Elí fue profeta durante 40 años y tenía dos hijos. Él conocía bien la Voluntad de Dios, pero conocía también los errores de sus hijos. Ellos despreciaban a Dios tocando las ofrendas y los sacrificios del pueblo, y eso era un pecado muy grave ante los ojos de Dios.
Además de eso, vivían en la prostitución, comprometiendo, así, la Salvación de muchas personas, por causa del pésimo testimonio que daban. Elí los reprendió, pero solamente de manera superficial.
Con la autoridad de profeta y de padre, Elí debería haber colocado el dedo en la herida de ellos, condenando el robo, la prostitución, el mal testimonio y alertándolos de que, si seguían estas prácticas, iban a ser llevados al infierno.

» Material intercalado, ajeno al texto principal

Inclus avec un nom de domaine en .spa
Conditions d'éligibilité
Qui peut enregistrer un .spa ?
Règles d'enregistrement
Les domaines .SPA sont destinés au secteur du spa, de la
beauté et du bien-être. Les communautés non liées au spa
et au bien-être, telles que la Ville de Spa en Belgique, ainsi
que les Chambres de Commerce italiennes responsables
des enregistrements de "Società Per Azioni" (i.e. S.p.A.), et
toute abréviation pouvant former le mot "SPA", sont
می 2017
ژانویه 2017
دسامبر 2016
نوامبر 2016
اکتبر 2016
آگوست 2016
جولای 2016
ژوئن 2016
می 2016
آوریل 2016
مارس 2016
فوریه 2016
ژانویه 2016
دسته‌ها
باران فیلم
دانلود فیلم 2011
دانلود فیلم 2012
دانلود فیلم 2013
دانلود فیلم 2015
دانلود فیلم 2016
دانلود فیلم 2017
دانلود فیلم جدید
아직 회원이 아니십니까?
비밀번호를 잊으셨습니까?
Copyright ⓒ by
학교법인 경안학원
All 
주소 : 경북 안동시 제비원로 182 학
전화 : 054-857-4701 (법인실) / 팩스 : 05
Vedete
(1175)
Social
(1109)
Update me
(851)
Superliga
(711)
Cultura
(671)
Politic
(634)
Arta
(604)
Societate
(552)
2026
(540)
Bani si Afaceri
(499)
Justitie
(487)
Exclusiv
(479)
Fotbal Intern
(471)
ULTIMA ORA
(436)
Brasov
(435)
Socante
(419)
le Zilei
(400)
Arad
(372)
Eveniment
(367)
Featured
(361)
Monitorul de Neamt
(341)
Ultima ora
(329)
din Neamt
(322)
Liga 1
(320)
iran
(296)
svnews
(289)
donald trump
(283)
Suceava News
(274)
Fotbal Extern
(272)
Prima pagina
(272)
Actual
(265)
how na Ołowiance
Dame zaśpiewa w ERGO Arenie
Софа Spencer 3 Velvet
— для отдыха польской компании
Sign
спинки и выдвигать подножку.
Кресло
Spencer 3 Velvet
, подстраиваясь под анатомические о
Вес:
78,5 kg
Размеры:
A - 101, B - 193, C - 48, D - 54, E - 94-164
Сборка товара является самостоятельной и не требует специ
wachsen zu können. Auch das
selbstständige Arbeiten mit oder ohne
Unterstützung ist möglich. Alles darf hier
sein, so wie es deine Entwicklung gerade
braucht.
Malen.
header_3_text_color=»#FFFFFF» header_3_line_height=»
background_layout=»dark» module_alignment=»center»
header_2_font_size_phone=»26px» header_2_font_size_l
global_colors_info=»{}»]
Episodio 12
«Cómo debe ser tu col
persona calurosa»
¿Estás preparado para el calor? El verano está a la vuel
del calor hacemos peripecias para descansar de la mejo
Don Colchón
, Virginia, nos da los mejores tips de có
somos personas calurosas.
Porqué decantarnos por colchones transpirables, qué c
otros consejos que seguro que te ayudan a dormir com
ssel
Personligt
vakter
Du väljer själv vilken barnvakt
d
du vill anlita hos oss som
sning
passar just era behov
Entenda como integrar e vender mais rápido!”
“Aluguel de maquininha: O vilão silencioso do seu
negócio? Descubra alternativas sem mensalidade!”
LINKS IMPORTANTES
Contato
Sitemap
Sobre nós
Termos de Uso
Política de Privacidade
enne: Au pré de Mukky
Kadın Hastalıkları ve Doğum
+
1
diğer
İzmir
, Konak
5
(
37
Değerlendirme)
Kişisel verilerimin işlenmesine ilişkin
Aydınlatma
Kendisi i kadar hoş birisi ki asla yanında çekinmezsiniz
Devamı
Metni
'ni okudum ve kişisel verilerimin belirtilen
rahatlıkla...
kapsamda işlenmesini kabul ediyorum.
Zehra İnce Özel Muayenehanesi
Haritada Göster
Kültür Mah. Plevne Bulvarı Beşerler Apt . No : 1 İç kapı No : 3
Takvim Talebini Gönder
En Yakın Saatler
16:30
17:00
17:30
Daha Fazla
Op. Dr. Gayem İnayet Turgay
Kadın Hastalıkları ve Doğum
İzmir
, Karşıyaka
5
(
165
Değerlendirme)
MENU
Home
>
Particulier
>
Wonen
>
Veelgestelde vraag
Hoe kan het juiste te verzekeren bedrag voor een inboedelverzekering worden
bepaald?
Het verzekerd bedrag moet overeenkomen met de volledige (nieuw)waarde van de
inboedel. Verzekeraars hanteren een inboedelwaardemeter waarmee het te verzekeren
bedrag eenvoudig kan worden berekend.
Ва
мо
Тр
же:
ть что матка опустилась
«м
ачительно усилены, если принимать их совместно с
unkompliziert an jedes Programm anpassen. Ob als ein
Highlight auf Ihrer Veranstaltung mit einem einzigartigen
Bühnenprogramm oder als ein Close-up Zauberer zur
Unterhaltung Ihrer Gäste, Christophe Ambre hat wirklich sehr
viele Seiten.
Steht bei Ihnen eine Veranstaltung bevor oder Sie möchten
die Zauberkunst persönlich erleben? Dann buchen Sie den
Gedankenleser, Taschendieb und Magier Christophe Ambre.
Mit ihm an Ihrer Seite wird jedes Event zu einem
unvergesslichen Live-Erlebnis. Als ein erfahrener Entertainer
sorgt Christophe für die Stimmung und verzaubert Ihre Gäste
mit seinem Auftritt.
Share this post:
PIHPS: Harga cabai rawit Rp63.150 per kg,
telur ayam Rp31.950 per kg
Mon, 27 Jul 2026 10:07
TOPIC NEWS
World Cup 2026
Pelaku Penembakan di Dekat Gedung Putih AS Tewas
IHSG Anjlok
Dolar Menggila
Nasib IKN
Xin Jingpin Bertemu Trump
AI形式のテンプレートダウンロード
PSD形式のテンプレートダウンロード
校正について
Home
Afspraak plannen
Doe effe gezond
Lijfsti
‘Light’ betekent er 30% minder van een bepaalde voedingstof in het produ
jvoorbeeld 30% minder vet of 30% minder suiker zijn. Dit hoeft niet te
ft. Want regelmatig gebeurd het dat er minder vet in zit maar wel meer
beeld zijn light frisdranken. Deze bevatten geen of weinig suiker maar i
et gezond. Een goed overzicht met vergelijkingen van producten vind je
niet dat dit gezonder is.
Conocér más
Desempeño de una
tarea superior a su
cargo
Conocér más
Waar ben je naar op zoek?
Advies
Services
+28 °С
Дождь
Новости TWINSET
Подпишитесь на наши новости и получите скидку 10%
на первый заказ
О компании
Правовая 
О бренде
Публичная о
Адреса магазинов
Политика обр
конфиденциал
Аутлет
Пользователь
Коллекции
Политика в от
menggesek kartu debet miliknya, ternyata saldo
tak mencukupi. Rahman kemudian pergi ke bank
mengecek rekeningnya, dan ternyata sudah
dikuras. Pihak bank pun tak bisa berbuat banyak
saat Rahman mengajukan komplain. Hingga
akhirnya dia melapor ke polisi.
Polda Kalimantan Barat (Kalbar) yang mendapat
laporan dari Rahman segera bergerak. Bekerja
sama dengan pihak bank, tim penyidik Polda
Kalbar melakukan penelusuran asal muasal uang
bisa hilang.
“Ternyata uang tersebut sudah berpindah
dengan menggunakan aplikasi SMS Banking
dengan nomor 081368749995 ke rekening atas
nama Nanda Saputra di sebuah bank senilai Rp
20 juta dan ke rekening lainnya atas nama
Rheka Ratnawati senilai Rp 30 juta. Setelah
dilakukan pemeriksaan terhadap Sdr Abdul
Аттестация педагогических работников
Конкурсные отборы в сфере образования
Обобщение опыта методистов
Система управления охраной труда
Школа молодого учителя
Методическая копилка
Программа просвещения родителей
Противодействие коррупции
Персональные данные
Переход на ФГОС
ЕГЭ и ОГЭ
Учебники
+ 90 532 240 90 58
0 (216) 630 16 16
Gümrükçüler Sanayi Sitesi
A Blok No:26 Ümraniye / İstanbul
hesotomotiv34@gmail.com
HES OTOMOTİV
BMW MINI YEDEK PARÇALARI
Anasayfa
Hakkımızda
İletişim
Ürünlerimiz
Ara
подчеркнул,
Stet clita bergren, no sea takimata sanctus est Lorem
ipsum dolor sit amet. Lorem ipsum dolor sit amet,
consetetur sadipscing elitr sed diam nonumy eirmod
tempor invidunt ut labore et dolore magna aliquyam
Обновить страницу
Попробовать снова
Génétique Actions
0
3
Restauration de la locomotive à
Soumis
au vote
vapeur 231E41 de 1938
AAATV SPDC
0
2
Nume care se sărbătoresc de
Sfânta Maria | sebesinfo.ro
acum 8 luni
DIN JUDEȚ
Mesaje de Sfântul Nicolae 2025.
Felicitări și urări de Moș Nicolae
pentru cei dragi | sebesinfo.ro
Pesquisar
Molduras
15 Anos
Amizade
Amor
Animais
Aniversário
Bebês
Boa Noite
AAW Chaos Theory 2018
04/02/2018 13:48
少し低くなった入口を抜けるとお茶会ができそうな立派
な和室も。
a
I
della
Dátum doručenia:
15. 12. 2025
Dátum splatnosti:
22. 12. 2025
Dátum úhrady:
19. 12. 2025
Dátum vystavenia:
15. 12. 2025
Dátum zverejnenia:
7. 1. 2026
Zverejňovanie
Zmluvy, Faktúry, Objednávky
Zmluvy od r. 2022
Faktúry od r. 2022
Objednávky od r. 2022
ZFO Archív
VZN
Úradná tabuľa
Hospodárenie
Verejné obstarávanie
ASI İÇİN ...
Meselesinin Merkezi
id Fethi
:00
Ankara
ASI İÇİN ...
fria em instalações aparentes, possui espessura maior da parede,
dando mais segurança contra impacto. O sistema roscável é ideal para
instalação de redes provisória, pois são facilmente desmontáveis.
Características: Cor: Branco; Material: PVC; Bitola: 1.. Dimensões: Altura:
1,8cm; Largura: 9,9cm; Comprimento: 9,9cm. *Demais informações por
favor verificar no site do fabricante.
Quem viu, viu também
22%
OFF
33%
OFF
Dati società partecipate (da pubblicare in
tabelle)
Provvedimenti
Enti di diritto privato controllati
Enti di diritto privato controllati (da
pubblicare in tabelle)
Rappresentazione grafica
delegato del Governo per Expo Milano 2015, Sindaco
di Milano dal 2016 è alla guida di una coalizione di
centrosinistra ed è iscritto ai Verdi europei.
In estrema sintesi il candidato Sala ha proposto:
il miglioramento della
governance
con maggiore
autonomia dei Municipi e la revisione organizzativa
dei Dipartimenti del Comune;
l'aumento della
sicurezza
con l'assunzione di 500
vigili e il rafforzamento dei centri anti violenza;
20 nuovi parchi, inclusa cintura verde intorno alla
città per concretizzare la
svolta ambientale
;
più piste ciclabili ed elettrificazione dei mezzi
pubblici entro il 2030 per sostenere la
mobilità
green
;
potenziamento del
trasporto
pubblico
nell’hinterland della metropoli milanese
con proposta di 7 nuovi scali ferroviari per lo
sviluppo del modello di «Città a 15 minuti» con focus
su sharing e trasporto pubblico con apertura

Muchos predicadores hablan también de manera superficial, con miedo de perder miembros. Trabajan solamente para ganar a las personas para la iglesia y no para ganarlas para el Reino de los Cielos.
En el caso de los hijos de Elí, la situación duró hasta la llegada de un hombre de Dios. Elí era profeta, pero hubo necesidad de que viniera un hombre de Dios para que hablara la verdad que el profeta ya conocía muy bien.
Por eso, por intermedio de Su siervo, Dios condenó las actitudes de los hijos de Elí. Pues no aceptaba que Elí honrara más a sus hijos que a Él.
Una de las características del hombre de Dios es hablar la verdad, cueste lo que cueste, le duela a quien le duela. Ese hombre de Dios hizo lo que el profeta no había hecho, colocó el dedo en la herida. Habló la verdad sin vueltas.
“… porque Yo honraré a los que Me honran, y los que Me desprecian serán tenidos en poco.”, (1 Samuel 2:30).
Honramos a Dios no con palabras, sino con actitudes, con nuestro carácter, cuando vivimos en la verdad.
Honramos a Dios cuando Él es el Primero en nuestras vidas. Honramos a Dios cuando desagradamos a todos, incluso a nosotros mismos, solo para agradarlo.
Resultado de todo eso: los hijos de Elí murieron y él también.
Murieron los indisciplinados y también aquel que no los disciplinó.